The TD Ameritrade Commission-Free Tactical Asset Allocation (TAA) Portfolio along with the February 1st above/below 10 month SMA update:


Trend Analysis 2/1/11 Above/Below 10 Mo SMA?
DJP iPath DJ-UBS Commodity Index TR ETN Here Yes
DBC PowerShares DB Commodity Index Tracking Here Yes
RWO SPDR Dow Jones Global Real Estate Here Yes
VNQ Vanguard REIT Index ETF Here Yes
TIP iShares Barclays TIPS Bond Here No
BND Vanguard Total Bond Market ETF Here No
VWO Vanguard Emerging Markets Stock ETF Here Yes
VEU Vanguard FTSE All-World ex-US ETF Here Yes
VB Vanguard Small Cap ETF Here Yes
VTI Vanguard Total Stock Market ETF Here Yes

No positions

6 thoughts on “Creating a Commission Free ETF Portfolio – The TD Ameritrade Portfolio”

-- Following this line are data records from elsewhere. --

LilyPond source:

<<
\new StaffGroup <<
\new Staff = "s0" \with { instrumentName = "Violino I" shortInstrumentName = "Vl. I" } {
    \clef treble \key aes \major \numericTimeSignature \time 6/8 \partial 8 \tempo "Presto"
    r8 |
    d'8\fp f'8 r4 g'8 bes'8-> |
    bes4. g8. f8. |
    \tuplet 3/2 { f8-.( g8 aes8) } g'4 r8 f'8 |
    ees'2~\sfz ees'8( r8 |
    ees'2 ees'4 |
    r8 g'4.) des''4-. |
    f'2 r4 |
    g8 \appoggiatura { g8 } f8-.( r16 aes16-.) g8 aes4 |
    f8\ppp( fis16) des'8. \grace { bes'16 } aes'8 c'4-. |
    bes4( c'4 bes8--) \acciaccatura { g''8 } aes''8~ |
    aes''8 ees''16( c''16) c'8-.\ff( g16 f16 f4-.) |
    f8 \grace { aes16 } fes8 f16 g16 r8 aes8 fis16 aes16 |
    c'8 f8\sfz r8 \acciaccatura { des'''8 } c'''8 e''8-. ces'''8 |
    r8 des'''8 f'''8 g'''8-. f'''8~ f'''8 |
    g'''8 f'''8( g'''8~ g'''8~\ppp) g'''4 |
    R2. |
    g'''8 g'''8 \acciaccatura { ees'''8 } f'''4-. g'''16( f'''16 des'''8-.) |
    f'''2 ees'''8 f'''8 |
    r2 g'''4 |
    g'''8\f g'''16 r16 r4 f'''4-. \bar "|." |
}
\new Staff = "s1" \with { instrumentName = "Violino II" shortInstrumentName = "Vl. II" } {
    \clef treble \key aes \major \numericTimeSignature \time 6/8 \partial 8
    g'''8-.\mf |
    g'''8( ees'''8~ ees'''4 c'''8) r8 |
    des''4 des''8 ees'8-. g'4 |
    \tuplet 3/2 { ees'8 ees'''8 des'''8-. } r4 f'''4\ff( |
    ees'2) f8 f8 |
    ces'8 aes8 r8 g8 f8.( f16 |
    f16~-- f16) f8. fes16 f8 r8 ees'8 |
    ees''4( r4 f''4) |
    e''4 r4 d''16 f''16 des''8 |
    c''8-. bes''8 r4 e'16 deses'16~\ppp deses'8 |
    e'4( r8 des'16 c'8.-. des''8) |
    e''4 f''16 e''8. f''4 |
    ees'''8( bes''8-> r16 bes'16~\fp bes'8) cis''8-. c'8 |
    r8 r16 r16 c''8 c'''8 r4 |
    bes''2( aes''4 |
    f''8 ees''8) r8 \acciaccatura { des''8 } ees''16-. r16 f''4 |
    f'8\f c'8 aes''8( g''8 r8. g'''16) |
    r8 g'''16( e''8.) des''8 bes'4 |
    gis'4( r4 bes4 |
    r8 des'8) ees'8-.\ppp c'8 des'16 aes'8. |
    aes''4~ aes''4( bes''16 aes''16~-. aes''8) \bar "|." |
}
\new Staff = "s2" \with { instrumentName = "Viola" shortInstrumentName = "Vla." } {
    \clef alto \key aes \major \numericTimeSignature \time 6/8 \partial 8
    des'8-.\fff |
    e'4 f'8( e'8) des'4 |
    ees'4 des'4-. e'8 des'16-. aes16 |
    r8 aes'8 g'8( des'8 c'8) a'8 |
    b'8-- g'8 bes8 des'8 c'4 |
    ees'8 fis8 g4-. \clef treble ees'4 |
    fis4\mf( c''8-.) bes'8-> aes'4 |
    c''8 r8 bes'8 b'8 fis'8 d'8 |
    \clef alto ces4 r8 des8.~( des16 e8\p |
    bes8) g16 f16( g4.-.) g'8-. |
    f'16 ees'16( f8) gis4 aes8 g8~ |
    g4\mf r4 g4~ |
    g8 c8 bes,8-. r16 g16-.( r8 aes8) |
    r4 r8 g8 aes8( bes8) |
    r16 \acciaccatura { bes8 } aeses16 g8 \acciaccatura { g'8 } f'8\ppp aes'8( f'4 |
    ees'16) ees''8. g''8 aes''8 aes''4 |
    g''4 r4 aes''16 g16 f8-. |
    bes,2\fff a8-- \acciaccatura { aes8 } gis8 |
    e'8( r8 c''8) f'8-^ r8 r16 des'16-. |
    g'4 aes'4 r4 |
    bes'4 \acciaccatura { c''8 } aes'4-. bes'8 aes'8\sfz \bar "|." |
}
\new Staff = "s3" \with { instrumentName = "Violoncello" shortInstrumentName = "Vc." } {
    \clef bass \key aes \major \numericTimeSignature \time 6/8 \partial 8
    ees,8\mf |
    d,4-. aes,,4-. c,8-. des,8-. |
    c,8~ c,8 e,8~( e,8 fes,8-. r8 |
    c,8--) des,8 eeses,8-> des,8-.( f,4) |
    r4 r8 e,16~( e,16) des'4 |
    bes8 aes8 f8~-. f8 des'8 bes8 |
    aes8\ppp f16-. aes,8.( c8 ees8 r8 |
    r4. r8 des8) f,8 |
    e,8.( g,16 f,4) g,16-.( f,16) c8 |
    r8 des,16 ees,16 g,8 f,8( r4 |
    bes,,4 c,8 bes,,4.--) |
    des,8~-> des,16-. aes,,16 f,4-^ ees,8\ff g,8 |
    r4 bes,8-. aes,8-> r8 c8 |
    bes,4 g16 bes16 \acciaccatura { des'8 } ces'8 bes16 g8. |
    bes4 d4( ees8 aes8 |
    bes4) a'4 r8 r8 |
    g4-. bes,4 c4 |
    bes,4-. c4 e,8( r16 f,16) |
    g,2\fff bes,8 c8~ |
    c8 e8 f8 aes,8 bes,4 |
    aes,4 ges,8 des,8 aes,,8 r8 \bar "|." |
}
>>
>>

  1. Scott. Nice experiment. I like the balanced selection of ETFs and look forward to observing the performance over the years…

  2. Scott, I noticed that you compared the backtested performance of your IVY rotation method (top 1 and top 3) using the 6/3/3 and 3/20/20 methods and compared it to S&P performance. How about versus the basic IVY concept of holding all 5 or 10 ETFs for the year with monthly rebalancing? Also what about if you use the 3/6/12 mo moving average to decide whether or not to actually purchase as is suggested in the book?

  3. I'll see if I can post something comparing buy & hold of a portfolio, monthly rotation using relative strength, and a 10 month moving average system. Part of the limitation is some of the ETFs have only been trading for a few years so the backtest length is short. Faber had the resources to test the actual indices going back to the 70s.

  4. Your strategy says to only trade on the beginning of the month, but wouldn’t the same strategy work with trading on any specific day of the month (eg. the 25th)? If the signal is updated every day, the actual day of the month would seem to be irrelevant, and trading on the same day as everyone else might even to be counter-productive(?).

    1. In theory it would work but I have not tested other re-balance dates. I created the spreadsheet to be as flexible as possible so it updates daily. Trading on different days than other month-end re-balancers is an interesting idea, but I have not seen any research on whether this increases returns.